## Instruksi Tugas a
Salin tanpa perubahan bagian esai tentang puasa dalam tradisi Sunda di bawah ini, antara "Puasa dalam Tradisi Sunda" dan "(Al-Baqarah: 183).", kedua ujungnya termasuk.

## Kutipan Dokumen
=-=-=-=-=

Puasa dalam Tradisi Sunda
Catatan Kecil DHIPA GALUH PURBA
“Hai
orang-orang yang beriman, diwajibkan atas kamu berpuasa sebagaimana
diwajibkan atas orang-orang sebelum kamu agar kamu bertaqwa.”
(Al-Baqarah: 183).
ADA
sepucuk undangan dari Masjid Al-Ikhlas. Sungguh membuat saya kaget,
karena dalam undangan tersebut tercantum nama “Ustad Drs. Dhipa Galuh
Purba”. Saya belum merasa pantas menyandang gelar “ustad”, karena ilmu
tentang keislaman yang saya pahami belum seberapa. Saya masih harus
banyak belajar dan belajar hingga akhirnya suatu saat saya berani
menerima sebutan “ustad”. Untuk kali ini, saya belum berani disebut
“Ustad”. Selain itu, saya pun tidak memiliki gelar “Drs”.
Undangan
dari Masji Al-Ikhlas saya terima dengan gembira, seperti kegembiraan
saya menyambut bulan Puasa. Saya jarang menolak jika mendapat undangan,
karena saya senang bersilaturahmi. Namun mengenai tema diskusi yang
dicantumkan di undangan “Puasa dalam Tradisi Arab dan Masyarakat Sunda”,
saya sudah menjelaskan kepada Kang Ustad Asep Salahudin, bahwa saya
tidak sanggup membahas tradisi puasa di Arab. Masalahnya saya belum
pernah ke Arab Kurang apdol kalau saya hanya mengandalkan studi pustaka. Sepertinya Kang H. Usep Romli HM., akan lebih pas untuk membawakan tema tersebut.

=-=-=-=-=

## Instruksi Tugas b
Tuliskan sebagai daftar bernomor baris-baris yang diberikan di bawah, mulai dari baris yang memuat "order: Artiodactyla" sampai baris terakhir, keduanya termasuk, tanpa baris kosong.

## Baris yang Diberikan

=-=-=-=-=

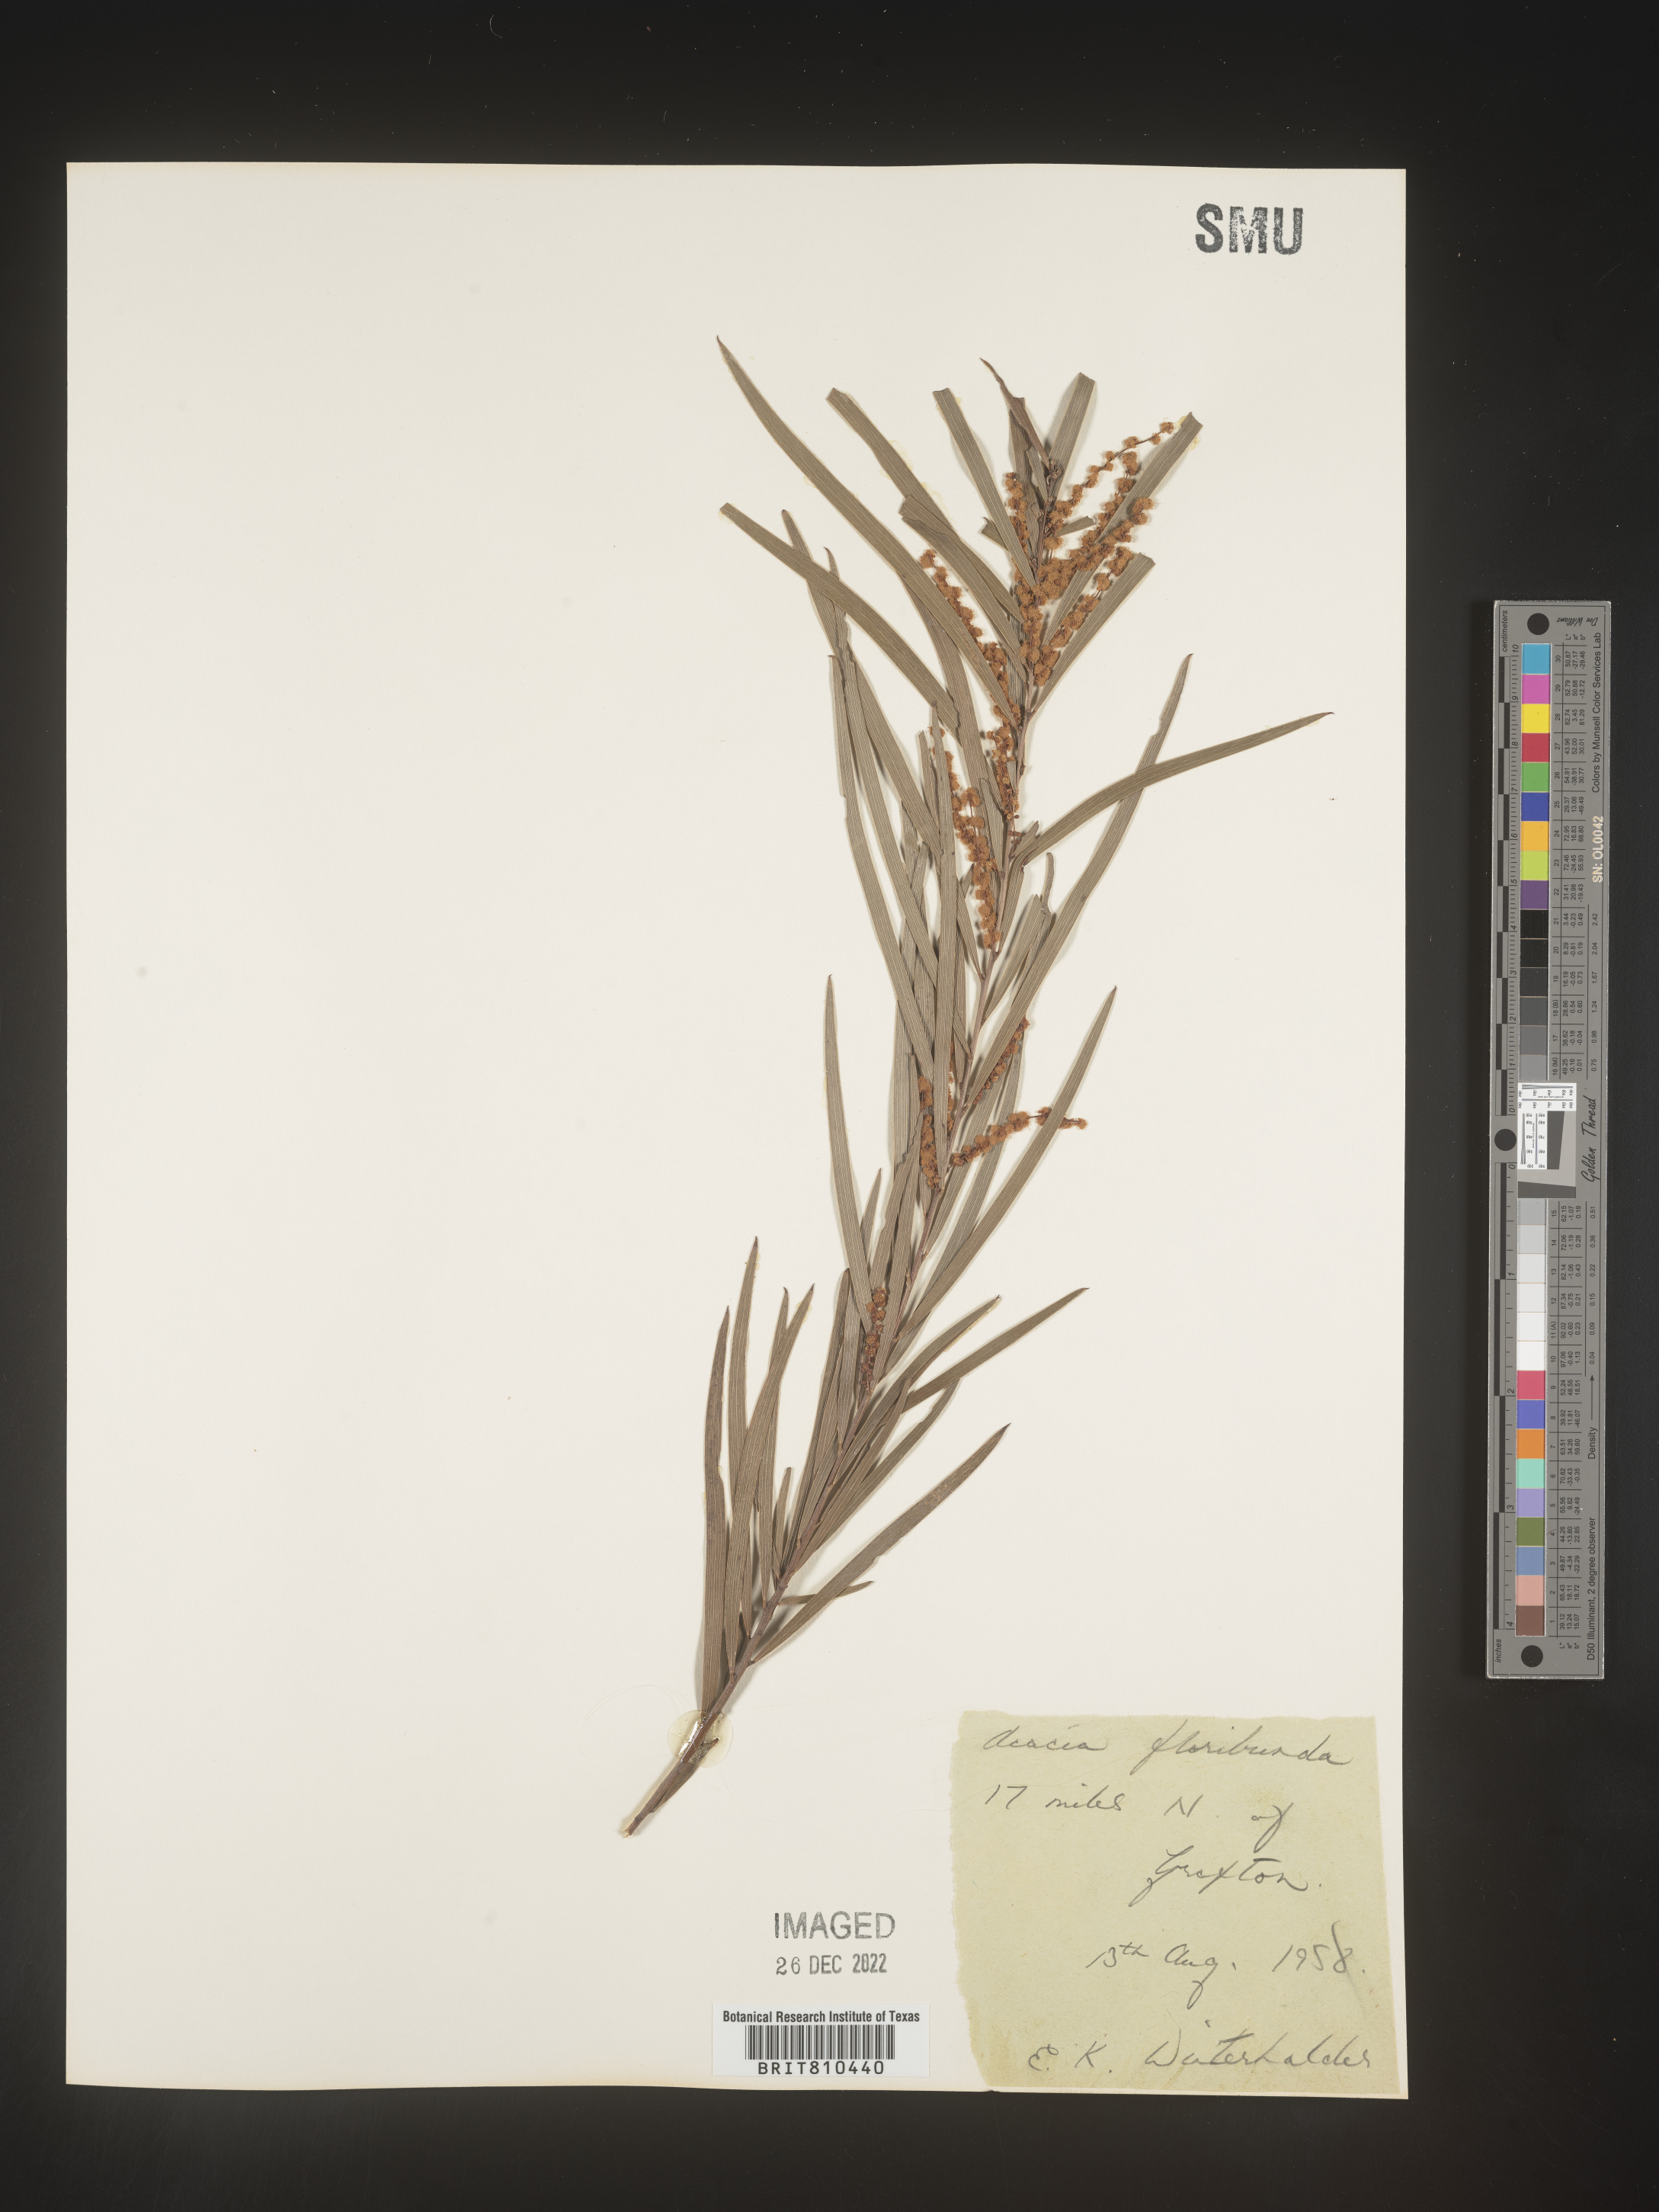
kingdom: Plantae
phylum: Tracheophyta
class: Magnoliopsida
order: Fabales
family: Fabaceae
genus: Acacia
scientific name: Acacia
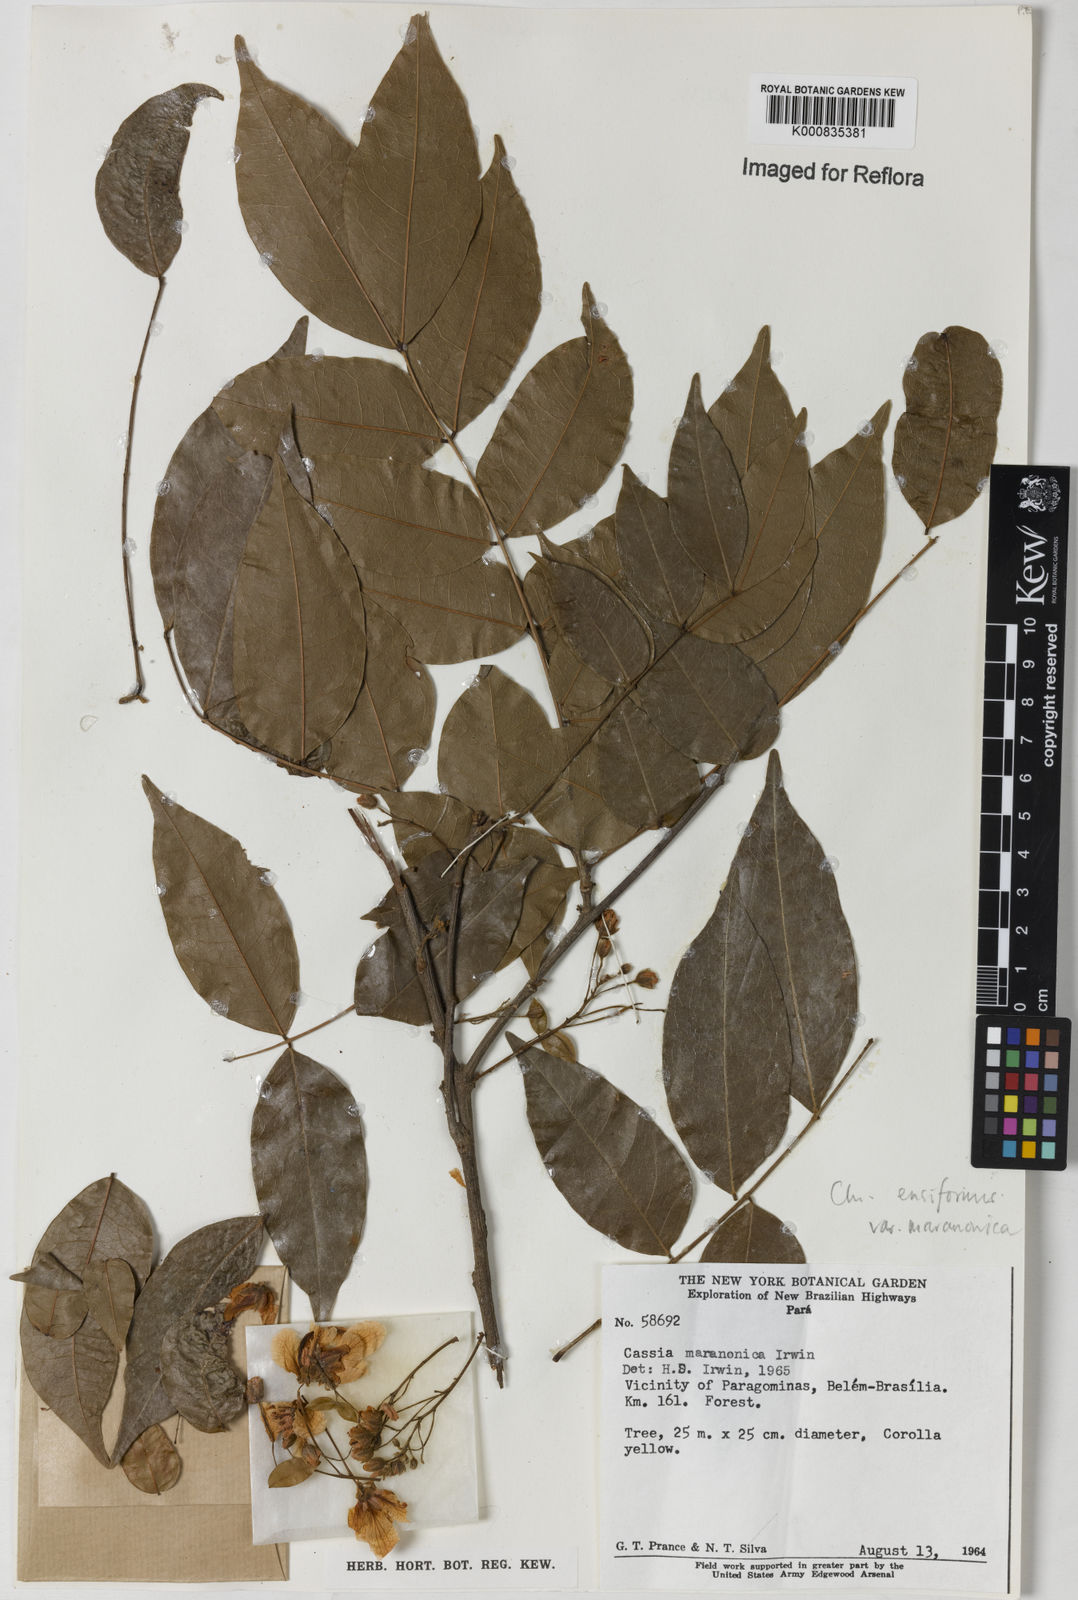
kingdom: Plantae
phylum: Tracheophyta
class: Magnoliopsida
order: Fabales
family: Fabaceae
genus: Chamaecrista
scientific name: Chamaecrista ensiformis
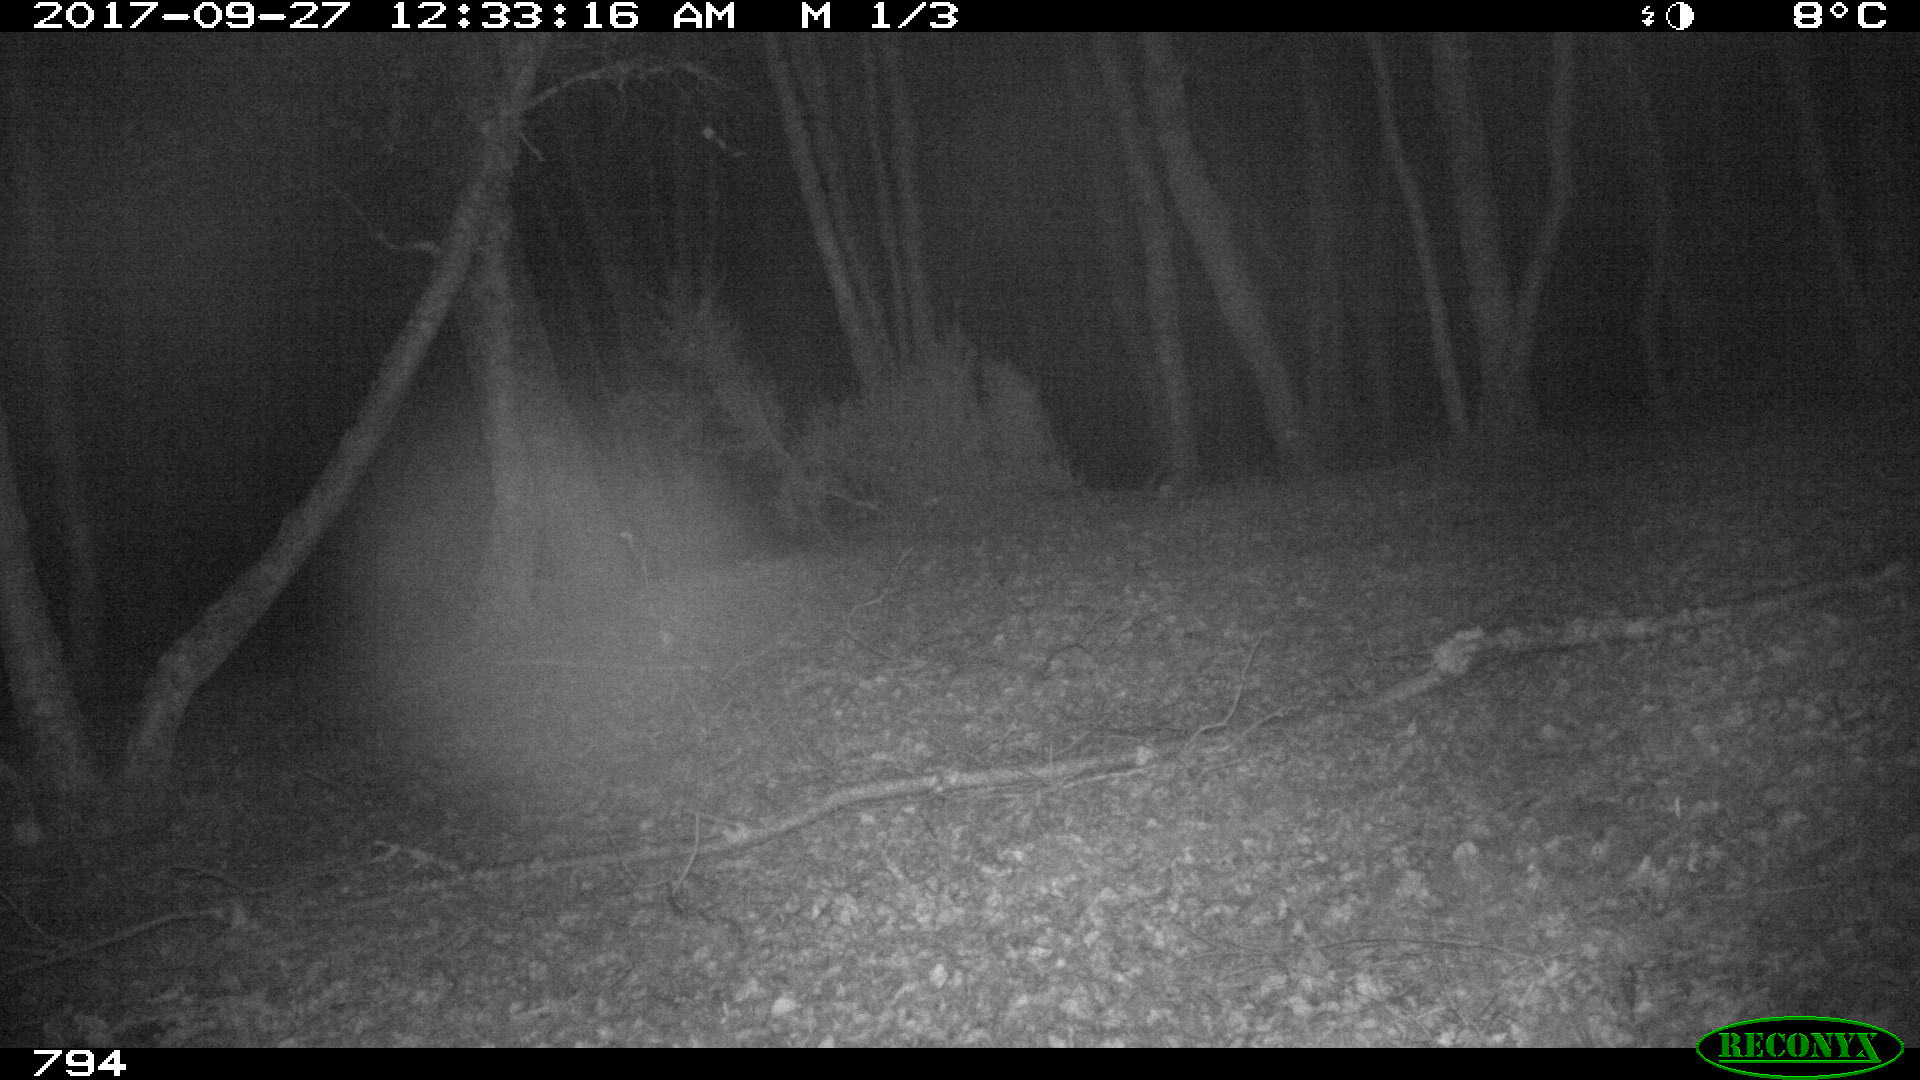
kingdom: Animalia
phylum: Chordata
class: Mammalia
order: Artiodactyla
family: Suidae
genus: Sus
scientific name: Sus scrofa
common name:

=-=-=-=-=

## Jawaban Benar a
Puasa dalam Tradisi Sunda
Catatan Kecil DHIPA GALUH PURBA
“Hai
orang-orang yang beriman, diwajibkan atas kamu berpuasa sebagaimana
diwajibkan atas orang-orang sebelum kamu agar kamu bertaqwa.”
(Al-Baqarah: 183).

## Jawaban Benar b
1. order: Artiodactyla
2. family: Suidae
3. genus: Sus
4. scientific name: Sus scrofa
5. common name:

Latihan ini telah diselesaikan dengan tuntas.